Safaricom shields M-Pesa from Vodafone interests

Safaricom CEO Bob Collymore during a private sector engagement on environment sustainability roundtable at the Tribe Hotel, Nairobi, on August 16, 2017. FILE PHOTO | NMG

What you need to know:

  • Vodafone Plc, which retained a five per cent stake in Safaricom through the investment vehicle VKL, is expected to cease pushing for any strategies that benefit its subsidiaries at the expense of the Kenyan firm.
  • Safaricom says the Vodafone/Vodacom transaction now frees it to take its mobile financial services to other African countries
  • M-Pesa’s exponential growth has seen it rise to generate revenues of Sh55 billion in the year ended March, rising by a third from Sh41.5 billion the previous year.

Safaricom #ticker:SCOM investors are set to vote on special resolutions that seek to ring-fence the company’s cash cow, M-Pesa services, from the company’s major shareholder, Vodafone Group Plc.

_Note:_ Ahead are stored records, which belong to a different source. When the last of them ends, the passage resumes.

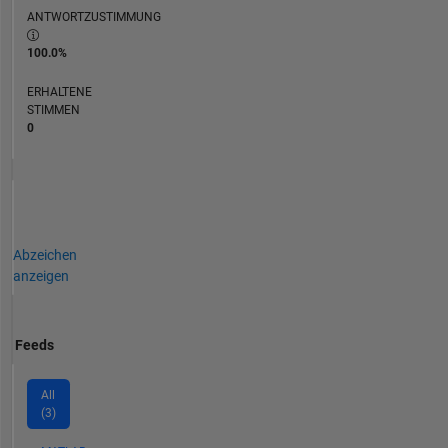
ANTWORTZUSTIMMUNG
100.0%
ERHALTENE
STIMMEN
0
Abzeichen
anzeigen
Feeds
All
(3)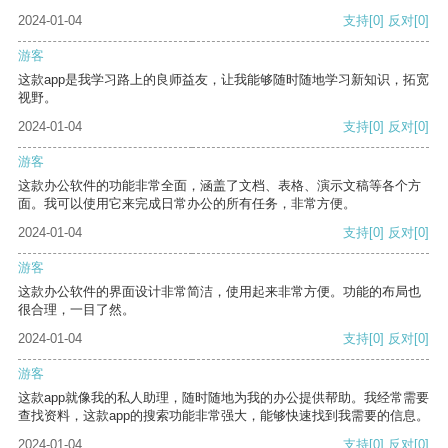
2024-01-04
支持
[0]
反对
[0]
游客
这款app是我学习路上的良师益友，让我能够随时随地学习新知识，拓宽
视野。
2024-01-04
支持
[0]
反对
[0]
游客
这款办公软件的功能非常全面，涵盖了文档、表格、演示文稿等各个方
面。我可以使用它来完成日常办公的所有任务，非常方便。
2024-01-04
支持
[0]
反对
[0]
游客
这款办公软件的界面设计非常简洁，使用起来非常方便。功能的布局也
很合理，一目了然。
2024-01-04
支持
[0]
反对
[0]
游客
这款app就像我的私人助理，随时随地为我的办公提供帮助。我经常需要
查找资料，这款app的搜索功能非常强大，能够快速找到我需要的信息。
2024-01-04
支持
[0]
反对
[0]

Directors appointed by the London-based multinational or its subsidiaries will not vote on any agreements between their companies and M-Pesa, a move that aims to eliminate conflict of interest in such transactions.

Such board members are also expressly required to root for Safaricom’s best interests in instances where the Nairobi Securities Exchange-listed #ticker:NSE firm is making expansion or investment decisions that set it to compete against the UK firm.

“Directors that are appointed by VKL [Vodafone Kenya Limited] shall be excluded from voting on agreements directly related to M-Pesa and the mobile money platform, to which a Vodafone group member and the company are parties,” the special resolution says.

The resolutions, which will be put to shareholders’ vote at a general meeting on September 15, come after Vodafone restructured its ownership in Safaricom by spinning off a 35 per cent stake to its South African unit, Vodacom.

Vodafone Plc, which retained a five per cent stake in Safaricom through the investment vehicle VKL, is expected to cease pushing for any strategies that benefit its subsidiaries at the expense of the Kenyan firm.

The resolutions define VKL — controlled by Vodafone and Vodacom — as its incorporation number C79550 in what is seen as a pre-emptive move to thwart a name change and other corporate manoeuvres that could invalidate the decisions.

It was not immediately clear which party proposed the resolutions, but they most likely came from the Kenyan government, which holds a 35 per cent stake in Safaricom through the Treasury.

Highly fragmented

The rest of the shares are highly fragmented among institutional and individual investors, who have remained passive owners of the country’s most profitable firm.

Safaricom says the Vodafone/Vodacom transaction now frees it to take its mobile financial services to other African countries, triggering the planned safeguards against potential conflict of interests by the UK-based multinational in the expansion plan.

Besides dividends and capital gains, Vodafone further benefits from Safaricom by charging fees for services it offers the telecoms operator, including access to its global supply chains and the right to use M-Pesa.

The multinational earned a total of Sh3.7 billion from these fees in the year ended March compared to Sh4.1 billion the year before.

Vodafone previously charged Safaricom an M-Pesa licence fee of 10 per cent — payable quarterly — but halved the rate to five per cent effective August 2015.

M-Pesa’s exponential growth has seen it rise to generate revenues of Sh55 billion in the year ended March, rising by a third from Sh41.5 billion the previous year.

This saw it account for a quarter of the telecoms operator’s total revenues in the review period, ranking as the fastest-growing revenue item with a compound annual growth rate of 20.3 per cent over the past five years.

With the mainstay voice revenue peaking, the company is betting on data and M-Pesa to drive its growth going forward. The latest efforts to grow M-Pesa revenue include positioning the platform as a payment solution, with some 50,000 merchants recruited so far.

Predominantly Kenyan

Besides ring-fencing M-Pesa, Safaricom’s shareholders will also be asked to approve resolutions that will ensure the company’s leadership will remain predominantly Kenyan.

“The directors may elect a chairman for their meetings, who shall be a Kenyan citizen, and determine the period for which they are to hold office,” read the resolutions.

“The directors shall encourage the retention of a predominantly Kenyan character in the senior management and executive committee of the company.”

Another resolution states that the appointment of Safaricom’s chief executive officer and chief financial officer as well as any material change in the company’s business plan will only be valid if approved by three-quarters of the directors.

This is seen as a move to force Vodafone — which has had the right to appoint the key executives — to build consensus when making the critical decisions.